“Lashkar Gah will not fall,” US General John Nicholson promised Afghans in the capital of Helmand, but its residents have begun bugging out. The Taliban made its most serious bid for control of Helmand province — and the local drug trade — with an invasion of Lashkar Gah yesterday. NATO and coalition forces finally pushed them back out after several hours, but the point had been made where it counts:
When Taliban fighters penetrated the capital of Helmand province for the first time Monday, killing at least 14 people in a suicide bombing and related attacks, it was their most successful assault to date on the strategic southern city and opium trade center, which the insurgents have been trying to capture for months.
Government forces pushed them out after several hours, and officials declared the situation under control, but by then some panicked residents had fled the beleaguered city, and the psychological damage had been done. The Taliban had not raised their flag over Lashkar Gah, but they had come awfully close.
Monday’s ground assault and bombing came two days after Gen. John W. Nicholson, the top U.S. and NATO military commander in Afghanistan, flew from Kabul to Lashkar Gah and promised worried local leaders that international forces would do everything possible to make sure the city does not collapse.
According to the Post’s report, the Taliban claims to control three-quarters of Helmand already (the US puts it at 30% — bad enough), but that may be a little misleading. Most of Helmand is rural area with small strategic value except for the drug crops, but getting those out of Helmand requires an infrastructure for delivery. In Helmand, that infrastructure only exists in any significance in the capital.
That’s one reason why Lashkar Gah holds strategic significance, but it’s not the only value. Capturing the capital would also allow the Taliban to bring its leadership out of Pakistan, which might increase their risk but also their tactical and strategic opportunities. Given the lack of infrastructure in Afghanistan, a Taliban victory in Lashkar Gah could effectively split Afghanistan into two halves.
There’s also the symbolic value of Lashkar Gah, as the BBC notes:
The BBC’s South Asia correspondent, Jill McGivering, said the fall of the city would be a “symbolic disaster” for government forces and the international community.
“For the past fifteen years, Lashkar Gah has been held up by the west as a safe, protected seat of government – a focus for international development, a weapon in the battle for hearts and minds,” she said.

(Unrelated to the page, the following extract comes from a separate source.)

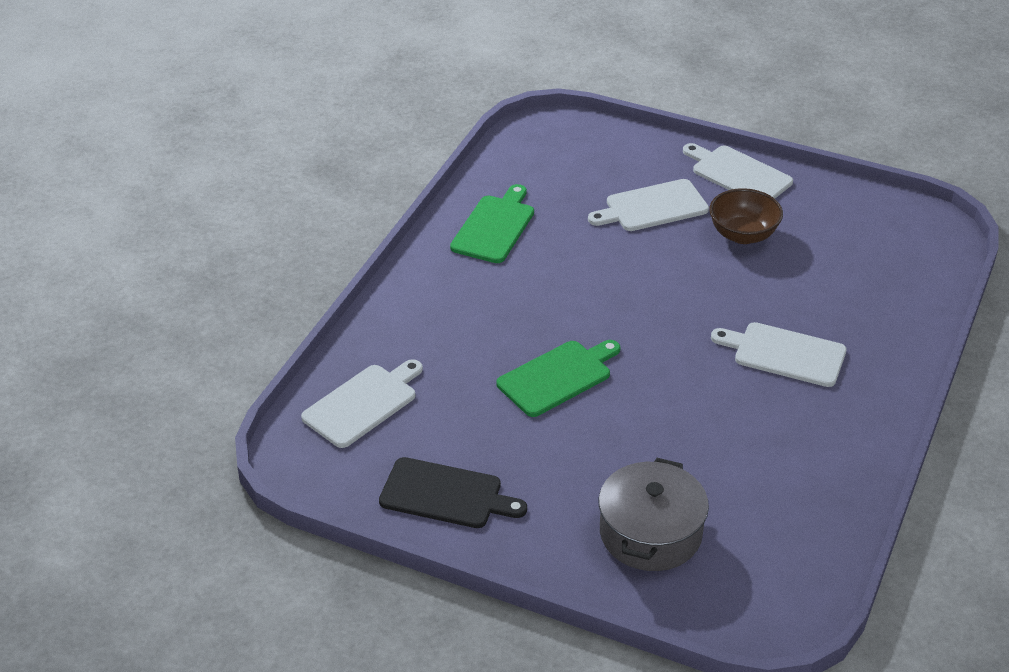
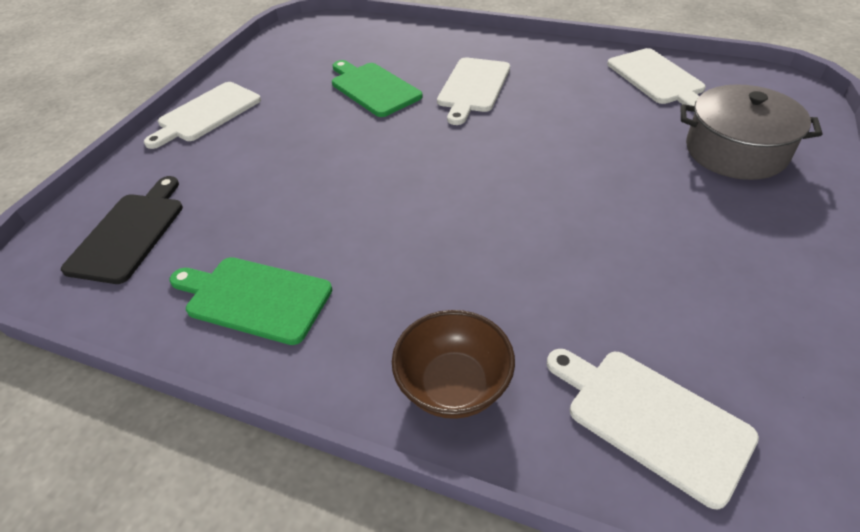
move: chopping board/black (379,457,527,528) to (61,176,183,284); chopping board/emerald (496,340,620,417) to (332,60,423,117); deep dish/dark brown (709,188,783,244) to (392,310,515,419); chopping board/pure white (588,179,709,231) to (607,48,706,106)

“In terms of its propaganda value too, the government and its backers simply can’t afford to lose it.”
By the way, Lashkar Gah isn’t the only regional capital under siege, the Hindustan Times reports today. Taliban forces have targeted other cities, but seem to be having the most success in Helmand:
In recent weeks, the Taliban have attempted to overrun several provincial capitals, from Kunduz and Baghlan in the north to Farah in the west, but Afghan forces managed to repel the attacks.
The Taliban captured Ghormach district in northern Faryab province on Tuesday when security forces retreated from the area after heavy fighting. Vice president Abdul Rashid Dostum left Kabul for Faryab on the instructions of President Ashraf Ghani to take charge of the military operation to push back the Taliban.
Also on Tuesday, Taliban fighters renewed an offensive against Farah, triggering heavy fighting that lasted hours. A regional police spokesman said security forces pushed back the attack, killing more than a dozen militants.
From Lashkar Gah to Faryab province, a line could be drawn that would cut off the entire western portion of the country, but the incursions in Kunduz and Baghlan look more like an encirclement strategy to isolate Kabul. Helmand is in the traditional Pashtun region, the tribe from which the Taliban derives its power, but Kunduz is primarily Uzbek and Baghlan more in the Tajik region. If the Taliban has become militarily ascendant in that area of Afghanistan, the situation looks even more grave.
So much for this war being over. It might be soon, though, unless we decide we want to actually win it in reality, and not just in political fantasy.